Velir / dbt-ga4

dbt Package for modeling raw data exported by Google Analytics 4. BigQuery support, only.
MIT License
289 stars 128 forks source link

multi-property option to analyze properties seperately #318

Open tessa-beijloos opened 2 months ago

tessa-beijloos commented 2 months ago

We can select multiple properties like this:

vars:
  ga4:
    property_ids: [11111111, 22222222, 33333333]
    static_incremental_days: 3
    combined_dataset: "my_combined_dataset"

And it then combines the dataset into one (with combined_property_data()). I need a way to analyze them seperately in the same project. Is there a workaround for this? Thanks in advance!

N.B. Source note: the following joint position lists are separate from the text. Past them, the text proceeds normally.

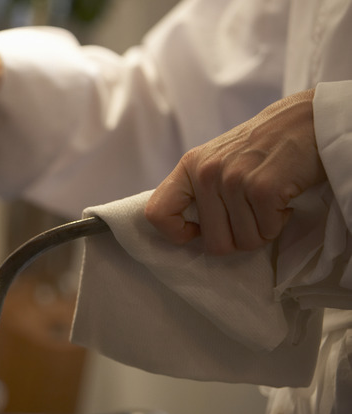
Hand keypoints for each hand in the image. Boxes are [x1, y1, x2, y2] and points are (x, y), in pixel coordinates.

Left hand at [144, 89, 326, 254]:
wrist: (306, 120)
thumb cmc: (262, 146)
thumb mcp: (217, 160)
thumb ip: (199, 190)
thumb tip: (188, 232)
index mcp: (189, 166)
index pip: (156, 213)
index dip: (176, 234)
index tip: (199, 231)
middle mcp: (206, 173)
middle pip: (213, 243)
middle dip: (238, 238)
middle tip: (252, 215)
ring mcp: (233, 180)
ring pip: (245, 242)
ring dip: (263, 229)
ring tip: (269, 202)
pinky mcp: (262, 188)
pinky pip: (267, 232)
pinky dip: (280, 223)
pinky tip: (283, 199)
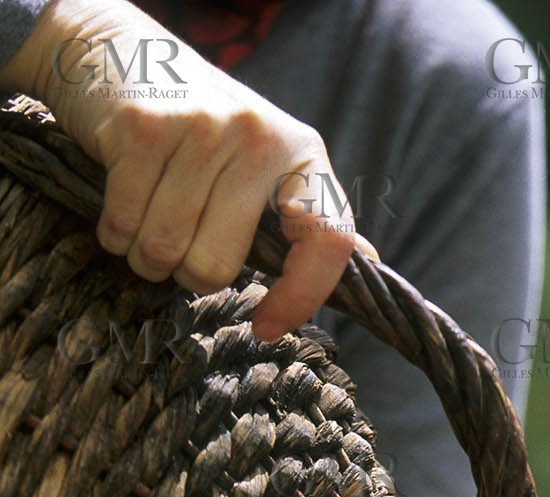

adamribaudo-velir commented 2 months ago

Yes, the events from each of those properties will each have a unique stream_id

tessa-beijloos commented 2 months ago

Thanks! But does that mean that we still first combine the datasets from both properties? I am using the bigquery connection and if i create the base table the query costs will be a lot higher if i first combine the tables and after that select different streaming ids to seperate them

adamribaudo-velir commented 2 months ago

It's up to you if you'd like 3 separate projects for 3 properties or 1 larger project with 3 properties. You can either process and analyze them independently or jointly. In either case, all data is partitioned on date, so you can limit costs by including date filters.

Hopefully that helps.

DVDH-000 commented 2 months ago

I suspect it would also help save cost if the base table creation in dbt_packages/ga4/models/staging/base/base_ga4__events.sql would be clustered on stream_id. What do you think @adamribaudo-velir ?

adamribaudo-velir commented 2 months ago

@DVDH-000 It's currently clustered on event_name. Whether clustering on event_name or stream_id is more performant likely depends on whether the user plans to analyze across streams or within a single stream which we can't predict.

I'm pretty certain that config setting can be overridden in the project yaml. And if anyone wants to run some empirical tests to demonstrate which is more performant under various scenarios, by all means :)